Work task
In the entries below, find the lines that contain the word "studying" and copy them.

─── Listed entries

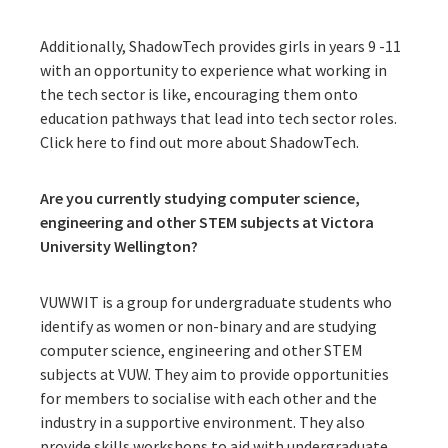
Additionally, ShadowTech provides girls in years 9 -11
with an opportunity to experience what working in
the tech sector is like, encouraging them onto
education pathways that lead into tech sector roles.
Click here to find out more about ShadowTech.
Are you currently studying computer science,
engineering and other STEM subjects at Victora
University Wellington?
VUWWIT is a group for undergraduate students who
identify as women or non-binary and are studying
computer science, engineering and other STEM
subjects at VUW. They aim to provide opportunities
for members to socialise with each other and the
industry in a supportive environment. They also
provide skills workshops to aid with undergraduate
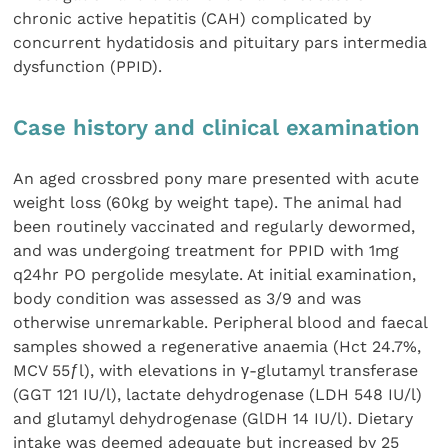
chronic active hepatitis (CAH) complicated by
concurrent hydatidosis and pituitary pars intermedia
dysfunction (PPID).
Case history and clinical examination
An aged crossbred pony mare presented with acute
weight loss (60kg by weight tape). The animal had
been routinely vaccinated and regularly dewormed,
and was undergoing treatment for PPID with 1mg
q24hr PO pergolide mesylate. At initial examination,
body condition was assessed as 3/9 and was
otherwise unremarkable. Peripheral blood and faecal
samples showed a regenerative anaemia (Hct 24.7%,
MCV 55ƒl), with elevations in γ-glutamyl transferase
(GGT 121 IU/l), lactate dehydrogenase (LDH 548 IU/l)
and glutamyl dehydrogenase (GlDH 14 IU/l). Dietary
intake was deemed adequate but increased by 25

──────

The answer
Are you currently studying computer science,
identify as women or non-binary and are studying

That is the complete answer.